Thus the only real option is radical transformation. We can do this in one of the relatively easier ways, or we can do it in one of the much harder ways, after a series of increasing conflicts culminates in the long worried about "World War III". Radical transformation is difficult and painful, because it means that people who expected to get rewards by slam dunk methods aren't going to get them - and if there is anything people don't want to give up, it is no brainer profits. Radical transformation is also uncomfortable, because it means recognizing that the entire artistic capital of an age is, well, antiquated. Those who are well paid by the current system will not want to give up either their privileges, or their uninterupted corridor to power later on. Those who are outside will often not realize that there are painful tradeoffs involved in being inside.
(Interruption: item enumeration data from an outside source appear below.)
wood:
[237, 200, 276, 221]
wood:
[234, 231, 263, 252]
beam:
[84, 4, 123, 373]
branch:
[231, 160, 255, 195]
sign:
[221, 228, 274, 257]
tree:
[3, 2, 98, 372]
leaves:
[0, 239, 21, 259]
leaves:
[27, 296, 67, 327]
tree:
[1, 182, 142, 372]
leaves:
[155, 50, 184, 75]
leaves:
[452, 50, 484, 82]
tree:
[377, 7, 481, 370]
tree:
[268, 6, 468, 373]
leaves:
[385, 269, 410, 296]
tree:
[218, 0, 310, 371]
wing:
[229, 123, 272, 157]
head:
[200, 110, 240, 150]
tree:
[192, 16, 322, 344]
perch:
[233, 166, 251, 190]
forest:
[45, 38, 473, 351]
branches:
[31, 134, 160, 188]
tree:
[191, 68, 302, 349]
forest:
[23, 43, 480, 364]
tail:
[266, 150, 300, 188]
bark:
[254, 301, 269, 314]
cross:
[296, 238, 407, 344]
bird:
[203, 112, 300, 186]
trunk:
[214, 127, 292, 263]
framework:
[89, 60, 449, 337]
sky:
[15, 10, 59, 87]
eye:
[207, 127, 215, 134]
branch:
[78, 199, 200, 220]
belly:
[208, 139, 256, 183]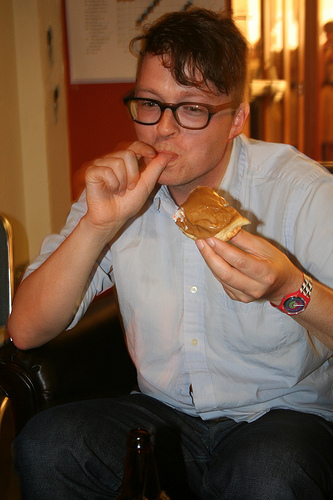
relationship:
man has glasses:
[18, 10, 322, 500] [121, 88, 235, 132]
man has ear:
[18, 10, 322, 500] [231, 102, 254, 138]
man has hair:
[18, 10, 322, 500] [159, 10, 249, 91]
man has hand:
[18, 10, 322, 500] [66, 135, 175, 222]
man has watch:
[18, 10, 322, 500] [274, 269, 322, 319]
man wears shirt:
[18, 10, 322, 500] [96, 172, 322, 420]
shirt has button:
[96, 172, 322, 420] [182, 281, 207, 297]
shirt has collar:
[96, 172, 322, 420] [226, 148, 260, 194]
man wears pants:
[18, 10, 322, 500] [36, 391, 327, 496]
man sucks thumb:
[18, 10, 322, 500] [146, 146, 180, 184]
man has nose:
[18, 10, 322, 500] [157, 109, 179, 143]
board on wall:
[66, 0, 232, 86] [79, 96, 116, 139]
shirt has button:
[96, 172, 322, 420] [183, 336, 206, 349]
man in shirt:
[18, 10, 322, 500] [96, 172, 322, 420]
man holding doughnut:
[18, 10, 322, 500] [163, 184, 252, 251]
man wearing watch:
[18, 10, 322, 500] [274, 269, 322, 319]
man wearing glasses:
[18, 10, 322, 500] [121, 88, 235, 132]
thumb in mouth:
[146, 146, 180, 184] [144, 144, 185, 166]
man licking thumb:
[18, 10, 322, 500] [146, 146, 180, 184]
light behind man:
[239, 0, 267, 47] [18, 10, 322, 500]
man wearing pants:
[18, 10, 322, 500] [36, 391, 327, 496]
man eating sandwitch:
[18, 10, 322, 500] [163, 184, 252, 251]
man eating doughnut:
[18, 10, 322, 500] [163, 184, 252, 251]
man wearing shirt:
[18, 10, 322, 500] [96, 172, 322, 420]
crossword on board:
[126, 0, 209, 62] [61, 0, 232, 94]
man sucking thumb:
[18, 10, 322, 500] [146, 146, 180, 184]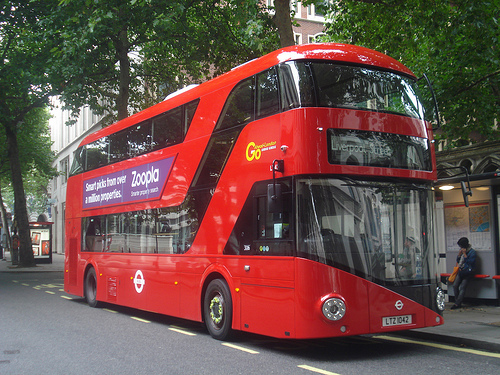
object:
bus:
[64, 44, 444, 341]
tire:
[204, 278, 239, 340]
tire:
[84, 267, 105, 307]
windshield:
[295, 176, 436, 283]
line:
[296, 363, 341, 375]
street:
[0, 270, 498, 374]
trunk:
[4, 126, 38, 266]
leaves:
[0, 0, 58, 119]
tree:
[1, 0, 58, 269]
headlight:
[322, 297, 346, 321]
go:
[245, 142, 261, 162]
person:
[452, 237, 477, 309]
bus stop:
[433, 172, 500, 299]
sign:
[81, 153, 178, 210]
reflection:
[391, 74, 426, 119]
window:
[308, 59, 426, 121]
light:
[439, 185, 455, 191]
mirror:
[267, 183, 284, 212]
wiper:
[326, 179, 433, 193]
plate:
[382, 315, 412, 327]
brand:
[133, 270, 145, 294]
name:
[332, 140, 363, 155]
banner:
[29, 228, 50, 259]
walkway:
[414, 299, 497, 349]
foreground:
[0, 264, 500, 373]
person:
[0, 233, 8, 261]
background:
[1, 0, 500, 341]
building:
[51, 0, 335, 253]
We stand at a cross roads - either the US can make a big bet on the phony fuel economy - get one more half generation out of the petro-economy at the cost of trillions of dollars in wars and capital - or we can decide to radically restructure the economy around telecommunications, electricity, substitution away from carbon and a political system that has the mandate to guide this transformation. One road leads to a war with China, as the supply/sink limits are reached, and the only possible way to mediate them is to fight over them. The other road leads to a generation of political difficulties, and it is unpalatable to many whose idea of life is going from their big house to their big truck to their big job so they can retire in style to the Sun Belt.
But politics is often the choice between the unpalatable and the catastrophic. And the reward for making the change is simple - liberty. Liberty of a kind that no inhabitant of the pyramid world can know, a society with the vast weight of the pyramid is off of a person's back, and we have a freedom to pursue our goals in ways which are as unimaginably unconstrained as the automobile was to the people of the horse and buggy world.
However, first we have to deal with the problem of American Thermidor which is how we convert oil into land, land into money, and use the money to buy more oil. We also have to realize that a shift in the monetary basis is coming and this means a change in constitutional order. We are at the bottom of four great challenges in the 21st century.
The answer is a transformation of society as radical as the modern and post-modern were - and as radical as the victorian was. Everything will be different. Our houses, our transportation, how we make a living, our means of exchange, our sense of ourselves in our political and social context. This change is the important one, because all of the others will be worked through as the result of it.